Iklan Bank Jatim FaktualNews
FaktualNews.co
verifikasi dewanpers faktualnews

Gelar Raker Pakem, Kejari Sidoarjo Sampaikan Larangan Ajaran Ahmadiyah

Kriminal     Dibaca : 57 kali Jurnalis:
Gelar Raker Pakem, Kejari Sidoarjo Sampaikan Larangan Ajaran Ahmadiyah
FaktualNews.co/Nanang Ichwan/
Tim Pakem Sidoarjo usai rapat kerja yang digelar di Kejari Sidoarjo.

SIDOARJO, FaktualNews.co – Kejaksaan Negeri (Kejari) Sidoarjo mengundang Komunitas Intelijen Daerah (Kominda) Kabupaten Sidoarjo untuk menyampaikan surat keputusan bersama (SKB) tiga menteri terkait ajaran aliran Ahmadiyah, Kamis (8/11/2018).

Acara yang dihadiri diantaranya dari unsur TNI, Polri, Badan Intelijen Negara Daerah (Binda), Bakesbang Pol, Kemenag dan MUI. Acara tersebut juga melakukan rapat kerja Tim Pengawas Aliran Kepercayaan dan Aliran Keagamaan dalam Masyarakat (Pakem) Kabupaten Sidoarjo.

Kajari Sidoarjo Budi Handaka melalui Kasi Intelijen Idham Kholid menyampaikan bahwa hasil keputusan SKB tiga Mentri tentang Ahmadiyah menyatakan bahwa aliran itu dilarang di Indonesia.

“Karena itu dianggap sesat. Kalau dinyatakan sesat, maka secara otomatis semua kegiatan Ahmadiyah juga dilarang, baik dalam ajarannya maupun aktualisasi kegiatannya di masyarakat,” ucap mantan Kasi Intel Kejari Tulungagung itu.
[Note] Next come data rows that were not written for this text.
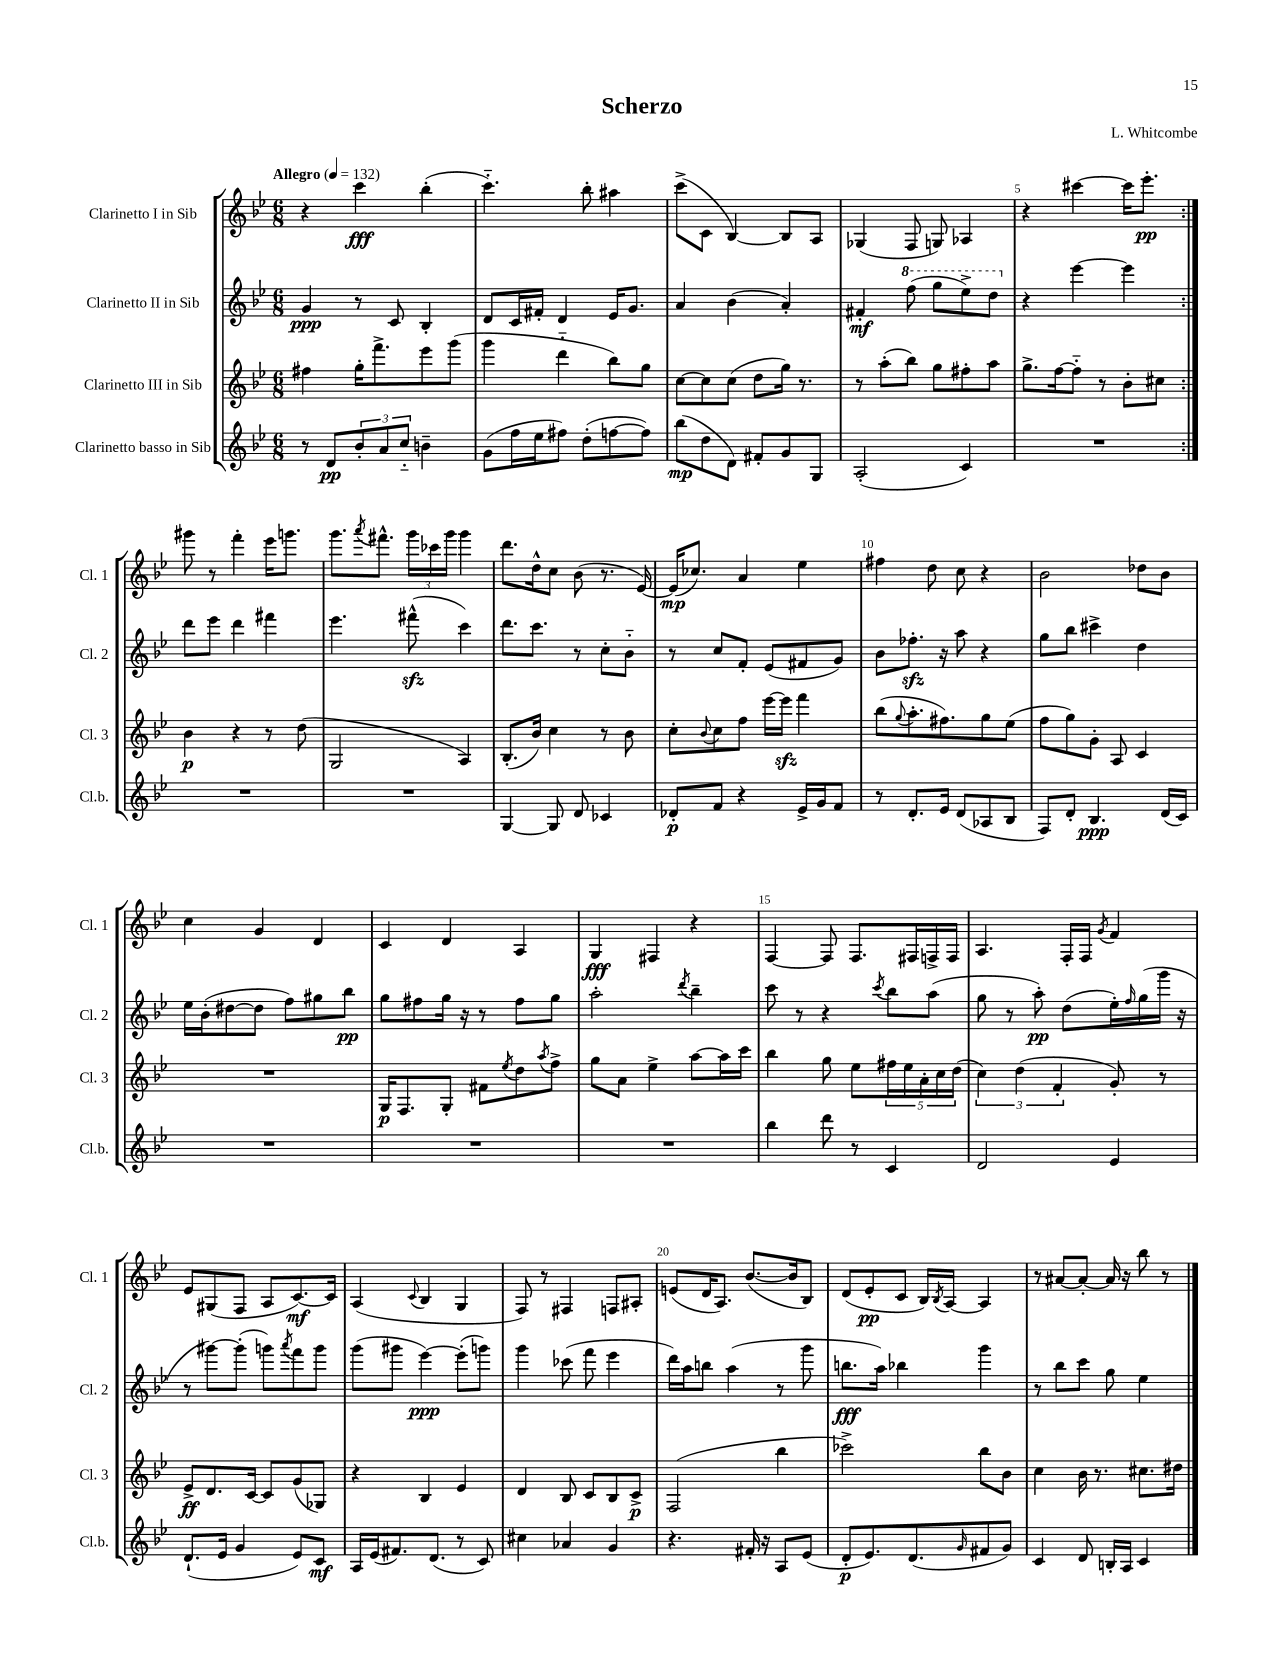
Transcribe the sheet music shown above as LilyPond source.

\header { title = "Scherzo" composer = "L. Whitcombe" }
<<
\new StaffGroup <<
\new Staff = "s0" \with { instrumentName = "Clarinetto I in Sib" shortInstrumentName = "Cl. 1" } {
    \clef treble \key bes \major \numericTimeSignature \time 6/8 \tempo "Allegro" 4 = 132
    \repeat volta 2 { r4 c'''4\fff bes''4-.( |
    c'''4.-_) bes''8-. ais''4 |
    c'''8->( c'8 bes4~) bes8 a8 |
    ges4( f8 g8) aes4 |
    r4 cis'''4~ cis'''16 ees'''8.-.\pp | }
    gis'''8 r8 f'''4-. ees'''16 g'''8. |
    g'''8. \acciaccatura { a'''8 } fis'''8.-^ \tuplet 3/2 { g'''16 ces'''16 g'''16 } g'''4 |
    d'''8. d''16-^ c''8 bes'8( r8. ees'16~) |
    ees'16\mp( ces''8.) a'4 ees''4 |
    fis''4 d''8 c''8 r4 |
    bes'2 des''8 bes'8 |
    c''4 g'4 d'4 |
    c'4 d'4 a4 |
    g4\fff fis4 r4 |
    f4~ f8 f8. fis16 f16-> f16 |
    a4. f16-. f16 \acciaccatura { g'8 } f'4 |
    ees'8 gis8( f8 a8 c'8.~\mf) c'16 |
    a4( \appoggiatura { c'8 } bes4 g4 |
    f8) r8 fis4 f8 ais8-. |
    e'8( d'16 a8.) bes'8.~( bes'16 bes8) |
    d'8( ees'8-.\pp c'8 bes16) \acciaccatura { bes8 } a16~ a4 |
    r8 ais'8~ ais'8~-. ais'16 r16 bes''8 r8 \bar "|." |
}
\new Staff = "s1" \with { instrumentName = "Clarinetto II in Sib" shortInstrumentName = "Cl. 2" } {
    \clef treble \key bes \major \numericTimeSignature \time 6/8
    \repeat volta 2 { g'4\ppp r8 c'8 bes4-. |
    d'8 c'16 fis'16-. d'4 ees'16 g'8. |
    a'4 bes'4( a'4-.) |
    fis'4-.\mf \ottava #1 f'''8( g'''8 ees'''8->) d'''8 \ottava #0 |
    r4 ees'''4~ ees'''4 | }
    d'''8 ees'''8 d'''4 fis'''4 |
    ees'''4. fis'''8-^\sfz( c'''4) |
    d'''8. c'''8. r8 c''8-. bes'8-_ |
    r8 c''8 f'8-. ees'8( fis'8 g'8) |
    bes'8 fes''8.-.\sfz r16 a''8 r4 |
    g''8 bes''8 cis'''4-> d''4 |
    ees''16 bes'16-.( dis''8~ dis''8 f''8) gis''8 bes''8\pp |
    g''8 fis''8 g''16 r16 r8 fis''8 g''8 |
    a''2-. \acciaccatura { d'''8 } bes''4-- |
    c'''8 r8 r4 \acciaccatura { c'''8 } bes''8 a''8( |
    g''8 r8 a''8-.\pp) d''8( ees''16-.) \grace { f''16 } g''16( g'''16 r16 |
    r8 gis'''8~) gis'''8-.( g'''8) \acciaccatura { a'''8 } f'''8 g'''8 |
    g'''8( gis'''8 ees'''4~\ppp) ees'''8-.( g'''8) |
    g'''4 ces'''8( f'''8 ees'''4 |
    d'''16) a''16 b''8 a''4( r8 g'''8 |
    b''8.\fff a''16) bes''4 g'''4 |
    r8 bes''8 c'''8 g''8 ees''4 \bar "|." |
}
\new Staff = "s2" \with { instrumentName = "Clarinetto III in Sib" shortInstrumentName = "Cl. 3" } {
    \clef treble \key bes \major \numericTimeSignature \time 6/8
    \repeat volta 2 { fis''4 g''16-. f'''8.-> ees'''8 g'''8( |
    g'''4 d'''4-_ bes''8) g''8 |
    c''8~ c''8 c''8( d''8 g''16) r8. |
    r8 a''8-.( bes''8) g''8 fis''8-. a''8 |
    g''8.-> f''16~ f''8-_ r8 bes'8-. cis''8 | }
    bes'4\p r4 r8 d''8( |
    g2 a4) |
    bes8.-.( bes'16) c''4 r8 bes'8 |
    c''8-. \appoggiatura { bes'8 } c''8 f''8 ees'''16~ ees'''16\sfz f'''4 |
    bes''8( \appoggiatura { g''8 } a''8.-. fis''8.) g''8 ees''8( |
    f''8 g''8) g'8-. a8 c'4 |
    R2. |
    g16\p f8. g8-. fis'8 \acciaccatura { ees''8 } d''8 \acciaccatura { a''8 } f''8-> |
    g''8 a'8 ees''4-> a''8~ a''16 c'''16 |
    bes''4 g''8 ees''8 \tuplet 5/4 { fis''16 ees''16 a'16-. c''16 d''16( } |
    \tuplet 3/2 { c''4) d''4( f'4-. } g'8-.) r8 |
    ees'8->\ff d'8. c'16~ c'8 g'8( ges8) |
    r4 bes4 ees'4 |
    d'4 bes8 c'8 bes8 c'8->\p |
    f2( bes''4 |
    ces'''2->) bes''8 bes'8 |
    c''4 bes'16 r8. cis''8. dis''16 \bar "|." |
}
\new Staff = "s3" \with { instrumentName = "Clarinetto basso in Sib" shortInstrumentName = "Cl.b." } {
    \clef treble \key bes \major \numericTimeSignature \time 6/8
    \repeat volta 2 { r8 d'8\pp \tuplet 3/2 { bes'8-. a'8 c''8-_ } b'4-- |
    g'8( f''16 ees''16 fis''8) d''8-.( f''8~ f''8) |
    bes''8\mp( d''8 d'8) fis'8-. g'8 g8 |
    a2-.( c'4) |
    R2. | }
    R2. |
    R2. |
    g4~ g8 d'8 ces'4 |
    des'8-.\p f'8 r4 ees'16-> g'16 f'8 |
    r8 d'8.-. ees'16 d'8( aes8 bes8 |
    f8) d'8-. bes4.\ppp d'16( c'16) |
    R2. |
    R2. |
    R2. |
    bes''4 d'''8 r8 c'4 |
    d'2 ees'4 |
    d'8.-!( ees'16 g'4 ees'8) c'8\mf |
    a16 ees'16( fis'8.) d'8.( r8 c'8) |
    cis''4 aes'4 g'4 |
    r4. fis'16-. r16 a8 ees'8( |
    d'8-.\p ees'8.) d'8.( \grace { g'16 } fis'8 g'8) |
    c'4 d'8 b16-. a16 c'4 \bar "|." |
}
>>
>>
\layout { \context { \Score \override BarNumber.break-visibility = ##(#f #t #t) barNumberVisibility = #(every-nth-bar-number-visible 5) } }
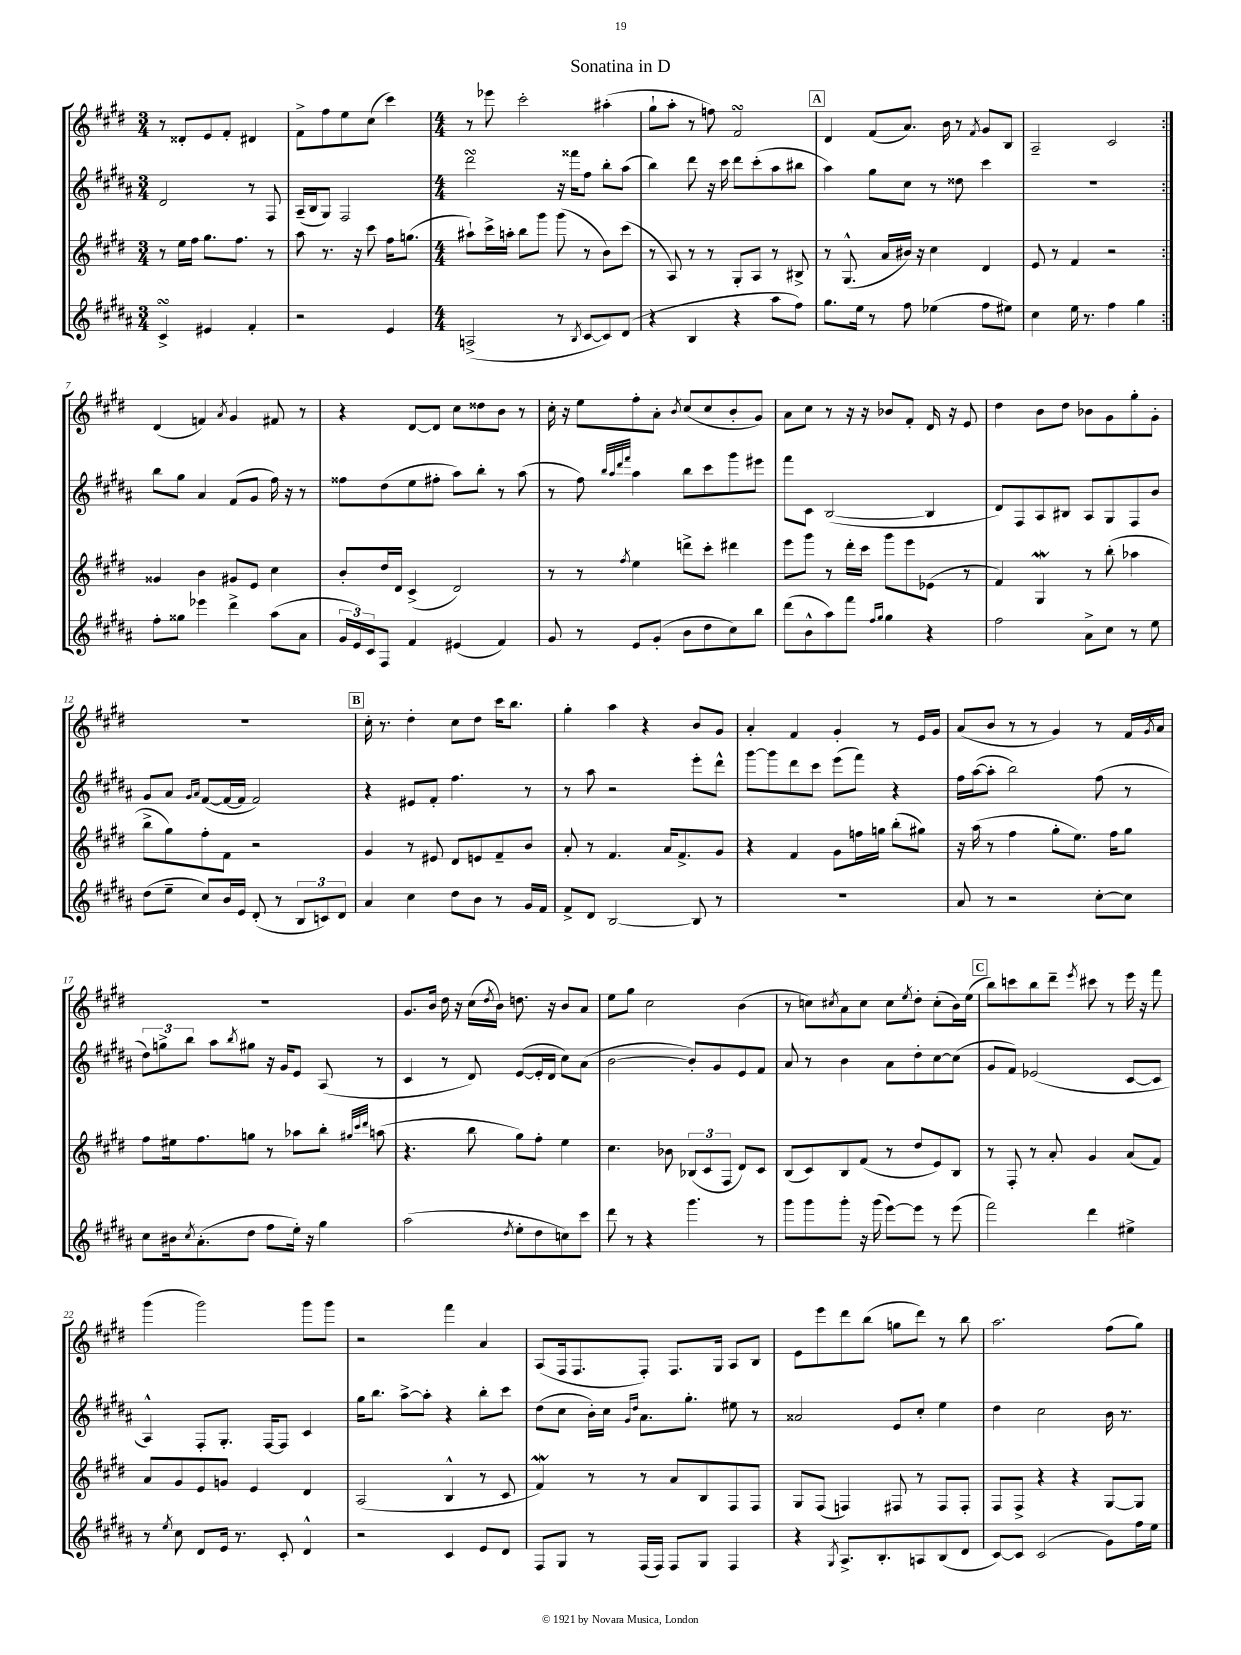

Sehingga, lanjut dia, bila mana ada kegiatan yang dilakukan aliran Ahmadiyah di Indonesia khususnya di wilayah Kabupaten Sidoarjo maka secara otomatis itu dianggap melanggar hukum. “Maka dari itu, ini juga harus diketahui oleh masyarakat bahwa ada aliran agama yang dilarang. Ini Ahmadiyah dan Ghafatar itu juga dilarang,” ungkap dia.

Selain menyampaikan tentang SKB 3 Menteri tentang Ahmadiyah, rapat kerja Tim Pakem Sidoarjo juga melakukan antisipasi bersama-sama pencegahan sejak dini, adanya berbagai aliran sesat dan menyimpang yang dimungkinkan masuk ke Sidoarjo.

“Itu juga sudah dilakukan pemetaan karena bagian sangat penting, supaya jangan sampai ada yang menSuriahkan Indonesia terutama di Sidoarjo. Kami sudah antisipasi itu,” pungkas pria murah senyum itu.